On the one hand, China should prepare for all possibilities but on the other, there was no need to overemphasize preparation for war, Diao said. 

That might speed up the arms race with the US, he warned.

"The US is unilaterally executing major power competition, and due to US-launched stigmatization against China on the COVID-19 pandemic, China-US relationship is experiencing a profound change," Diao said.

"Although the cooperation part of the bilateral ties still exists, the competition part is increasing sharply."

Jin Canrong, the associate dean of Renmin University of China's School of International Studies in Beijing, expressed his concern over China-US decoupling. "The decoupling unilaterally pushed by the US side risks increasing strategic conflicts between the two major powers, and Taiwan, the South China Sea and the Korean Peninsula could become potential conflict zones."

China reveals its most advanced nuclear-armed intercontinental ballistic missile, the DF-41, at the National Day parade in Beijing on October 1, 2019. Photo: Fan Lingzhi/GT

Mutually assured destruction or development

Chinese experts on nuclear weapons and arms control said there was no need to doubt China's nuclear strength and strategic deterrence.

They called on the Chinese public to remain calm as the US noticed clearly that China has enough to ensure mutually assured destruction.

Yang Chengjun, a Chinese expert on missile technology and nuclear strategy and chief scientist of quantum defense, told the Global Times that a core principle of China's nuclear policy was not to seek a warheads arms race. 

China's nuclear warheads were fewer than 1,000, Yang said but Beijing was totally capable of building more warheads if necessary.

"Although we have fewer warheads than the US, but once we detect any nuclear attack from the US, our warheads are enough to destroy the US in the counterattack.

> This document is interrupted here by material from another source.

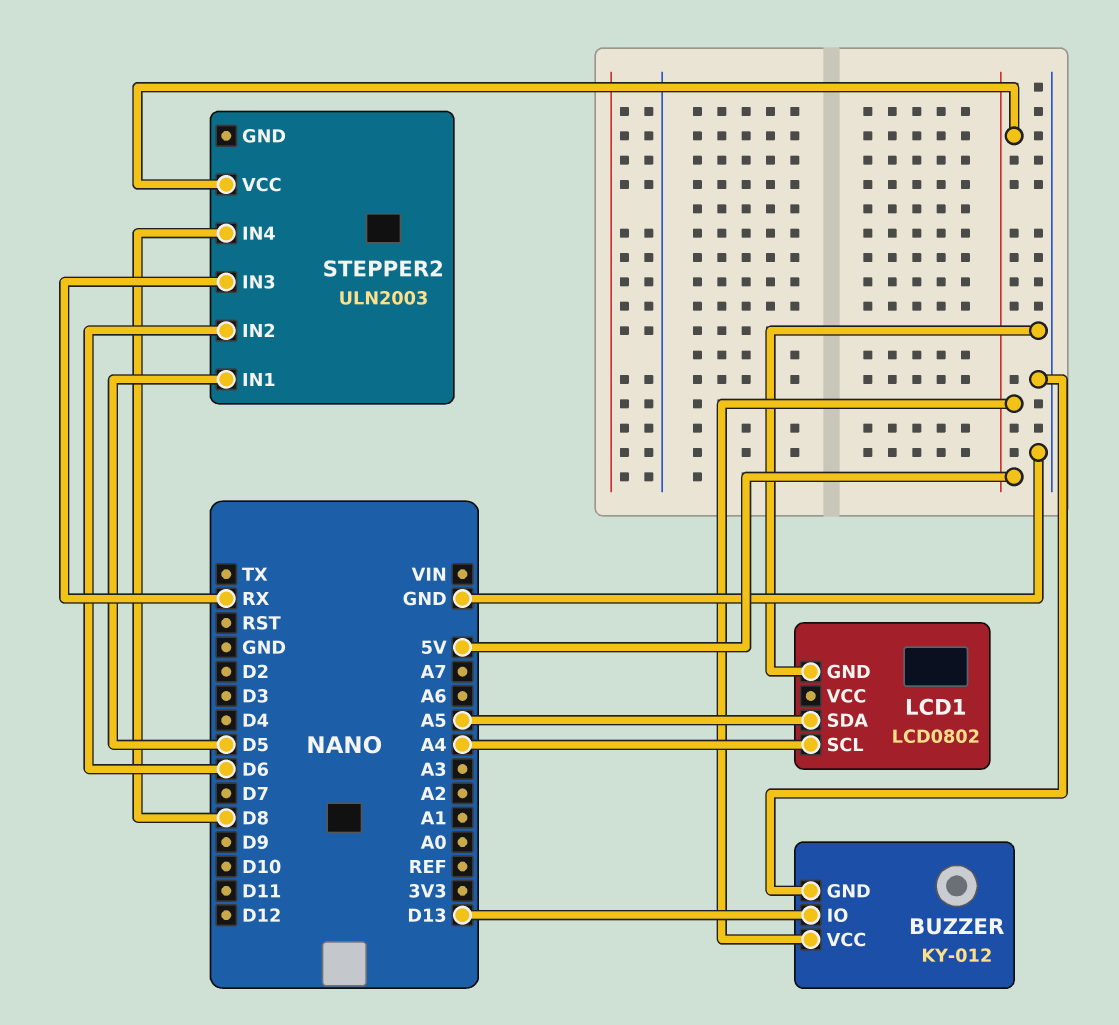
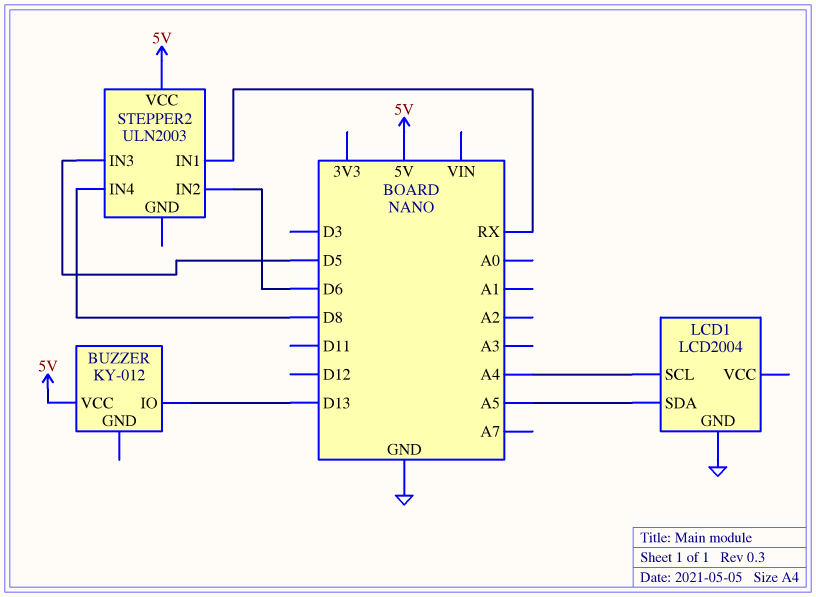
BUZZER pin GND: GND -> none
LCD1: LCD0802 -> LCD2004
STEPPER2 pin IN1: D5 -> RX
STEPPER2 pin IN3: RX -> D5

This is the effective nuclear deterrence," Yang said.

An anonymous military expert at a Beijing-based military academy said "increasing the number of warheads is a measure to increase the effectiveness of nuclear deterrence, as the US has missile defense system."

China needed to make the US believe it could effectively destroy its cities despite the US missile defense system, the anonymous expert said. 

"To improve the technology of defense penetration ability of our ICBMs is also a way."

Xu Guangyu, a senior adviser to the China Arms Control and Disarmament Association, told the Global Times on Sunday that there was a common sense understanding among the five permanent member states of the UN Security Council, also the five major nuclear powers, that a nuclear war between any would "bring a doomsday tragedy to humanity."

War normally occurred when one side has an overwhelming advantage, Xu noted. 

"The US doesn't have that against China or Russia. What China needs to do, from the perspectives of military and technology, is to keep the US away from the overwhelming advantage." 

"There is another 'MAD' - mutually assured 'development,' instead of 'destruction.' If the two countries can realize this, the danger of war would be largely controlled," Lü said.